I'm a member of the Association of Chiropractic History. It isn't a big group - just about enough people to fill up a wagon for a hayride - but bless all of these members for helping to keep "the story" alive.
It seems there are some "gentlemen" who own an insurance company. They offer really cheap malpractice insurance, but the catch is that a chiropractor must agree to have all patients sign something called the "terms of acceptance." The agreement says, "We do not offer to diagnose or treat any disease." The agreement goes on to say that the chiropractor will diagnose only "subluxations or neuro-musculoskeletal conditions" (all right, that sounds a little better). But then it states, "Our only practice objective is to eliminate major interference to the expression of the body's innate wisdom." The patient is required to read and accept these terms before starting any treatment, even if they aren't particularly concerned about the status of their body's innate wisdom.
My initial reaction when I encountered the "terms" was: Is this a good idea? Most DCs know the story of B.J. Palmer defining chiropractic in this way, so that courts in the individual states would not arrest chiropractors for practicing medicine without a license. Many state chiropractic laws still are haunted by language such as that used in the "terms." However, times have changed. Chiropractors usually are considered bright enough to make a diagnosis. I, for example, have even been trained to take a patient's blood pressure!
In my state, I am required to record a diagnosis, and sometimes I find things that deserve discussion. So, I don't know how I would handle a practice ruled by the "terms." What could I say if a patient asked, "Dr. Hanks, do you think I'm overweight?" Maybe I would be allowed to say, "Well, Mrs. Kopopkins, you look fat to me, but our terms of acceptance say I can't suggest you may be suffering from obesity." And what about that blood pressure reading? "Dr. Hanks, was my blood pressure high?" "Well, Mrs. K, the numbers were high, but our agreement says I can't tell you what that means." Saying that a DC does not diagnose anything except subluxations is like a psychiatrist saying, "I treat tics and annoying quirks, but I do not treat neuroses," or a podiatrist saying, "I don't treat fungal infections of the toes; I just trim toenails."
If this picture of chiropractic practice is the goal for the profession, why require all the education? Why rack up a $75,000 student loan? Surely, one could be trained in subluxation detection and correction much more quickly and cheaply. We could go back to 1905, when the Palmer School course was only nine months. In fact, according to Joe Keating in his book, B.J. of Davenport, the Palmers were strongly against increasing the length of study, since they felt that would call for "instruction and practice in subjects considered beyond the scope of chiropractic." So much for that boring biochemistry.
Perhaps the company that thought up the "terms" could offer a new malpractice insurance product to chiropractors who choose only to adjust the first two vertebrae in the neck. It seems logical. If just saving money and reducing one's scope of practice are the goals, then a return to the "hole-in-one" days of the "upper cervical specific" makes sense. A policy covering a practice like that shouldn't cost more than $100 a year.
I understand the philosophy behind, "We don't do diagnosis." But wait a minute! Wasn't the whole point of lifting our profession up from our humble beginnings the achievement of a highly educated and competent profession? Didn't hundreds of our leaders give up big chunks of their personal and family lives to work for the betterment of the profession, primarily for the chiropractors of the future? Didn't they want to build confidence in the minds of future patients that chiropractic is valid and responsible? Then, I would have to say that this "terms" trend is promoting the "dumbing down" of the profession.
What would the educational pioneers in our profession think? I think they would be rotisserizing in their graves if they read the "terms." "Wake up, Drs. Janse, Nugent and Napolitano! You've got to look at this! Wake up, Dr. Homewood and Dr. Dave Palmer, you're not going to believe it!"

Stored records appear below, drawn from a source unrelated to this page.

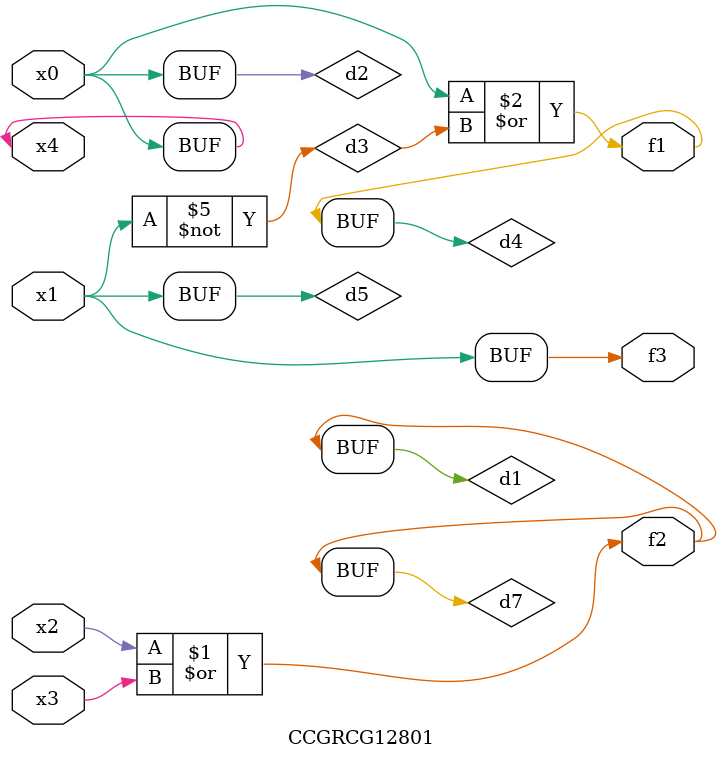
<source format=v>
module CCGRCG12801(
	input x0, x1, x2, x3, x4,
	output f1, f2, f3
);

	wire d1, d2, d3, d4, d5, d6, d7;

	or (d1, x2, x3);
	buf (d2, x0, x4);
	not (d3, x1);
	or (d4, d2, d3);
	not (d5, d3);
	nand (d6, d1, d3);
	or (d7, d1);
	assign f1 = d4;
	assign f2 = d7;
	assign f3 = d5;
endmodule

</source>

In the early '80s, there was a rock band called Devo, whose name was based on the theory of de-evolution. The theory states that mankind and nature are actually "de-evolving," or going backward in complexity - getting simpler, rather than more complex. The idea is based on the concept of entropy, which can be defined in Webster's as "the steady degradation or disorganization of a system."
Reductionist movements pop up in all sectors of society from time to time - but do we really want to return to the status of barefoot bonesetters? Is the past really a good model for the future? I think not. To quote a line from Devo's most popular song, "Crack that whip, give the past the slip."